→ **YOUR TASK**
Copy out the text lines from all the items below, word for word and in the same order, leaving out the pictures.

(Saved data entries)
****
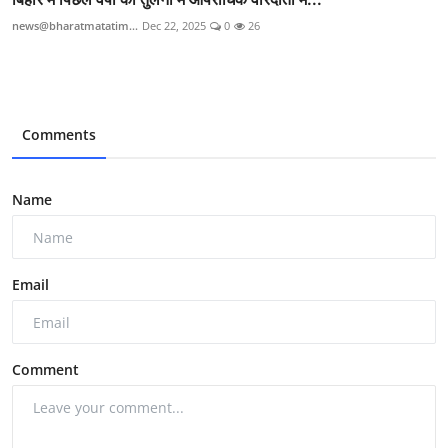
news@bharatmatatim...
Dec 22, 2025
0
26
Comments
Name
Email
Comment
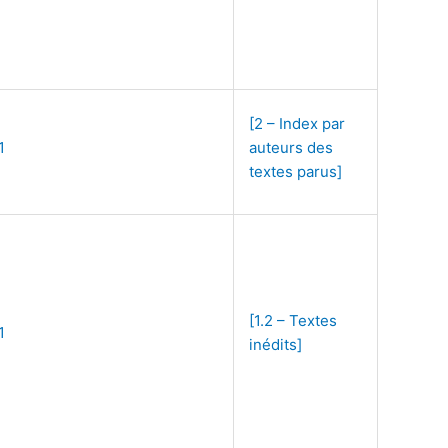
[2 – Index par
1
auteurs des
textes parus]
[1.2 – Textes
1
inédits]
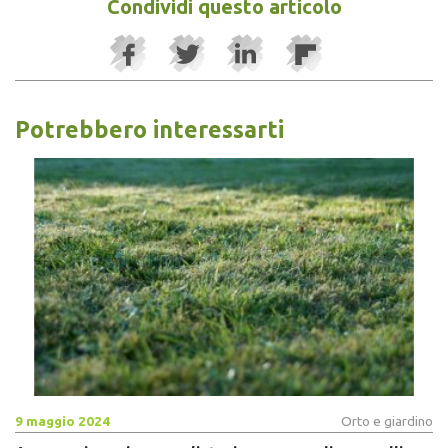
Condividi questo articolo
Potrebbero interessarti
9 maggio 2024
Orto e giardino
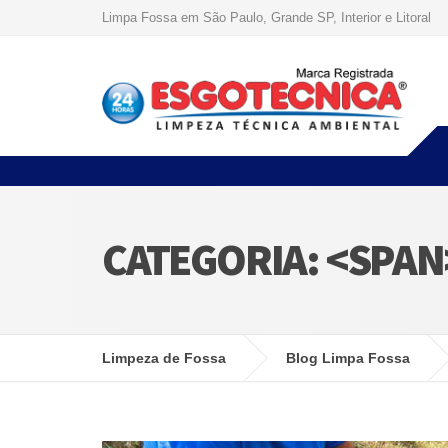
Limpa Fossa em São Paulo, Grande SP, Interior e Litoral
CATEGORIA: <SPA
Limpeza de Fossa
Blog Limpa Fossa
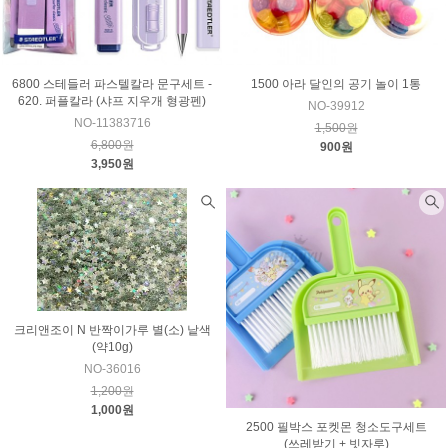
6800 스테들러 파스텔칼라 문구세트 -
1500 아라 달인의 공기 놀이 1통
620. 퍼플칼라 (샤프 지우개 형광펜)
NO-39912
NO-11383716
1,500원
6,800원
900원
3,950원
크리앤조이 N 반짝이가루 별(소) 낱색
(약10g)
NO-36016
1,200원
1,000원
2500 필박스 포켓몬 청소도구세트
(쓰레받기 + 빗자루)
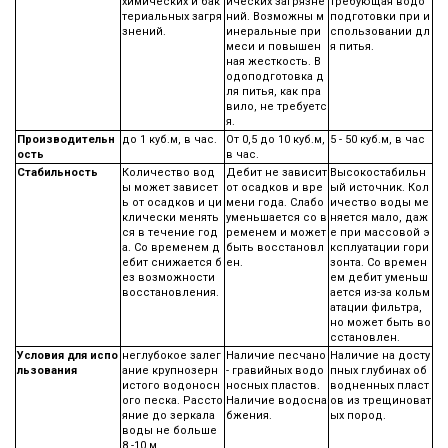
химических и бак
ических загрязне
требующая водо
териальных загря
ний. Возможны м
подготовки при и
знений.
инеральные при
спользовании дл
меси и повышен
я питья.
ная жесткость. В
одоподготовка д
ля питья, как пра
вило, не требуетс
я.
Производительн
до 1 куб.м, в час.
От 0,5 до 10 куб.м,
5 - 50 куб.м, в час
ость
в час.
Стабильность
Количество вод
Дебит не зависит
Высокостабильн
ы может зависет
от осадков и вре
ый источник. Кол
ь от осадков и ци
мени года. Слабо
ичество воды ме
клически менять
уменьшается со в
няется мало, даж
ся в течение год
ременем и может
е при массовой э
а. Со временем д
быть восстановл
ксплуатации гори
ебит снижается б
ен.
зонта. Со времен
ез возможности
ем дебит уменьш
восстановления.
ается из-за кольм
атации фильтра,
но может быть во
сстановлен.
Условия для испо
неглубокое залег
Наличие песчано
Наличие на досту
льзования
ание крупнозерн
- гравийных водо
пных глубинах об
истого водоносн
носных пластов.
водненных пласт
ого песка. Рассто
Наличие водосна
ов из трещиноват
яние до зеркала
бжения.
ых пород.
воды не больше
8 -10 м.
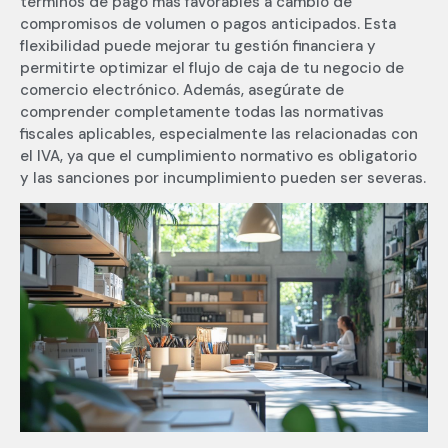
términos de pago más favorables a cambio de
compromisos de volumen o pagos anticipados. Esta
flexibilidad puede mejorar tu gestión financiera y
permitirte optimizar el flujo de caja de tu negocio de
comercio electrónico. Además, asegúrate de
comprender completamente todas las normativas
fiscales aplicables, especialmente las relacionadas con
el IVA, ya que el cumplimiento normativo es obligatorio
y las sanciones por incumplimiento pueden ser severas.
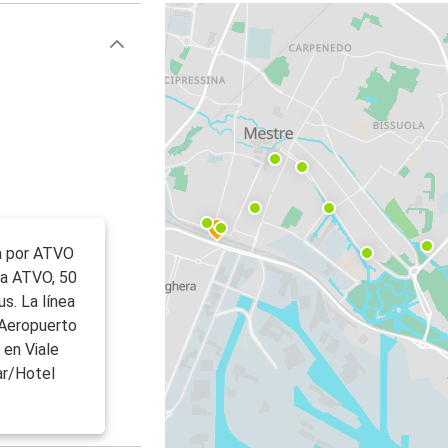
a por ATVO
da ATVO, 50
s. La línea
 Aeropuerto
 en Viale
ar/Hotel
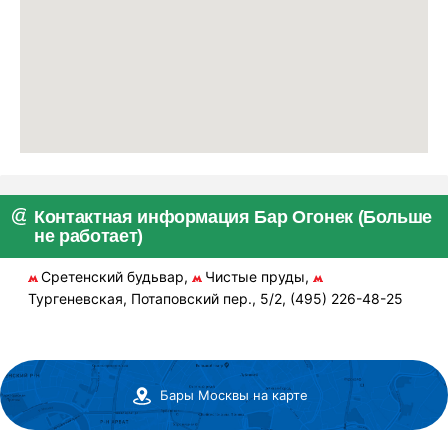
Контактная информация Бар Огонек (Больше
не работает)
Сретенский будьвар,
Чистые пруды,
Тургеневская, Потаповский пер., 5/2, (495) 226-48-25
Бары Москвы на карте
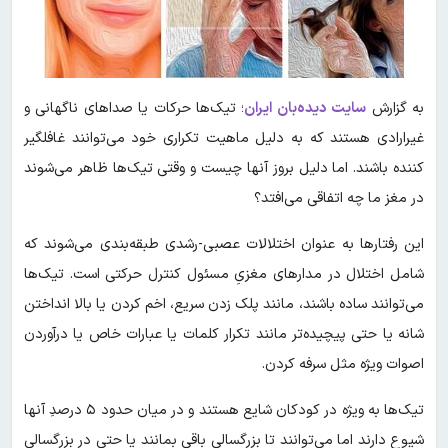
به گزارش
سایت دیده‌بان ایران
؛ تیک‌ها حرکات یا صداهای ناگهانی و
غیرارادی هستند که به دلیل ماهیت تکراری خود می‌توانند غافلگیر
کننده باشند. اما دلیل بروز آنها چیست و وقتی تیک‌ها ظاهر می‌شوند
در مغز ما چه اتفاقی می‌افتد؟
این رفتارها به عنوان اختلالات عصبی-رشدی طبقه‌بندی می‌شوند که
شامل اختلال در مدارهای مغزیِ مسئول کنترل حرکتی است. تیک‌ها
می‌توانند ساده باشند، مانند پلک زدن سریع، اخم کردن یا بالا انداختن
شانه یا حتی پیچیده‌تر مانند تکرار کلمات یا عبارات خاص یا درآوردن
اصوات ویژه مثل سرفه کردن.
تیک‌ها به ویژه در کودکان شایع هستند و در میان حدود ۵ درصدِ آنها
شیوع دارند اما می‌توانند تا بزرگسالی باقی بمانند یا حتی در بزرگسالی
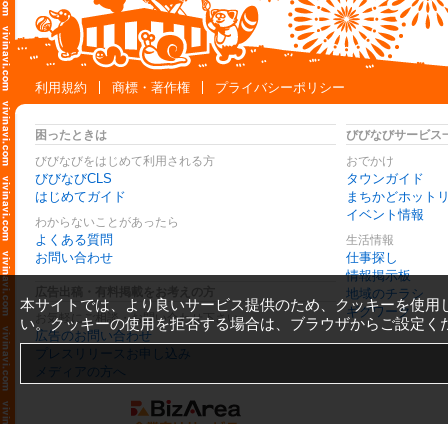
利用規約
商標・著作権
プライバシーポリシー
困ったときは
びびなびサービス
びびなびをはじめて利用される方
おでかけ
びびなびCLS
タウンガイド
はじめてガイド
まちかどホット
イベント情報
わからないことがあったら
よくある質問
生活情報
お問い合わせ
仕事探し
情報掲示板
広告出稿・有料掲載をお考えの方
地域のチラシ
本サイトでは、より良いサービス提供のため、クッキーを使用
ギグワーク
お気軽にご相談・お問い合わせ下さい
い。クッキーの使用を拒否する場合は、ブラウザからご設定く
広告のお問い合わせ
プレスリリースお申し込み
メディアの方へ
****
→ **RESULT OF THIS TASK**
news@bharatmatatim...
Dec 22, 2025
0
26
Comments
Name
Email
Comment
[2 – Index par
1
auteurs des
textes parus]
[1.2 – Textes
1
inédits]
Condividi questo articolo
Potrebbero interessarti
9 maggio 2024
Orto e giardino
Limpa Fossa em São Paulo, Grande SP, Interior e Litoral
CATEGORIA: <SPA
Limpeza de Fossa
Blog Limpa Fossa
6800 스테들러 파스텔칼라 문구세트 -
1500 아라 달인의 공기 놀이 1통
620. 퍼플칼라 (샤프 지우개 형광펜)
NO-39912
NO-11383716
1,500원
6,800원
900원
3,950원
크리앤조이 N 반짝이가루 별(소) 낱색
(약10g)
NO-36016
1,200원
1,000원
2500 필박스 포켓몬 청소도구세트
(쓰레받기 + 빗자루)
химических и бак
ических загрязне
требующая водо
териальных загря
ний. Возможны м
подготовки при и
знений.
инеральные при
спользовании дл
меси и повышен
я питья.
ная жесткость. В
одоподготовка д
ля питья, как пра
вило, не требуетс
я.
Производительн
до 1 куб.м, в час.
От 0,5 до 10 куб.м,
5 - 50 куб.м, в час
ость
в час.
Стабильность
Количество вод
Дебит не зависит
Высокостабильн
ы может зависет
от осадков и вре
ый источник. Кол
ь от осадков и ци
мени года. Слабо
ичество воды ме
клически менять
уменьшается со в
няется мало, даж
ся в течение год
ременем и может
е при массовой э
а. Со временем д
быть восстановл
ксплуатации гори
ебит снижается б
ен.
зонта. Со времен
ез возможности
ем дебит уменьш
восстановления.
ается из-за кольм
атации фильтра,
но может быть во
сстановлен.
Условия для испо
неглубокое залег
Наличие песчано
Наличие на досту
льзования
ание крупнозерн
- гравийных водо
пных глубинах об
истого водоносн
носных пластов.
водненных пласт
ого песка. Рассто
Наличие водосна
ов из трещиноват
яние до зеркала
бжения.
ых пород.
воды не больше
8 -10 м.
términos de pago más favorables a cambio de
compromisos de volumen o pagos anticipados. Esta
flexibilidad puede mejorar tu gestión financiera y
permitirte optimizar el flujo de caja de tu negocio de
comercio electrónico. Además, asegúrate de
comprender completamente todas las normativas
fiscales aplicables, especialmente las relacionadas con
el IVA, ya que el cumplimiento normativo es obligatorio
y las sanciones por incumplimiento pueden ser severas.
a por ATVO
da ATVO, 50
s. La línea
 Aeropuerto
 en Viale
ar/Hotel
Контактная информация Бар Огонек (Больше
не работает)
Сретенский будьвар,
Чистые пруды,
Тургеневская, Потаповский пер., 5/2, (495) 226-48-25
Бары Москвы на карте
به گزارش
سایت دیده‌بان ایران
؛ تیک‌ها حرکات یا صداهای ناگهانی و
غیرارادی هستند که به دلیل ماهیت تکراری خود می‌توانند غافلگیر
کننده باشند. اما دلیل بروز آنها چیست و وقتی تیک‌ها ظاهر می‌شوند
در مغز ما چه اتفاقی می‌افتد؟
این رفتارها به عنوان اختلالات عصبی-رشدی طبقه‌بندی می‌شوند که
شامل اختلال در مدارهای مغزیِ مسئول کنترل حرکتی است. تیک‌ها
می‌توانند ساده باشند، مانند پلک زدن سریع، اخم کردن یا بالا انداختن
شانه یا حتی پیچیده‌تر مانند تکرار کلمات یا عبارات خاص یا درآوردن
اصوات ویژه مثل سرفه کردن.
تیک‌ها به ویژه در کودکان شایع هستند و در میان حدود ۵ درصدِ آنها
شیوع دارند اما می‌توانند تا بزرگسالی باقی بمانند یا حتی در بزرگسالی
利用規約
商標・著作権
プライバシーポリシー
困ったときは
びびなびサービス
びびなびをはじめて利用される方
おでかけ
びびなびCLS
タウンガイド
はじめてガイド
まちかどホット
イベント情報
わからないことがあったら
よくある質問
生活情報
お問い合わせ
仕事探し
情報掲示板
広告出稿・有料掲載をお考えの方
地域のチラシ
本サイトでは、より良いサービス提供のため、クッキーを使用
ギグワーク
お気軽にご相談・お問い合わせ下さい
い。クッキーの使用を拒否する場合は、ブラウザからご設定く
広告のお問い合わせ
プレスリリースお申し込み
メディアの方へ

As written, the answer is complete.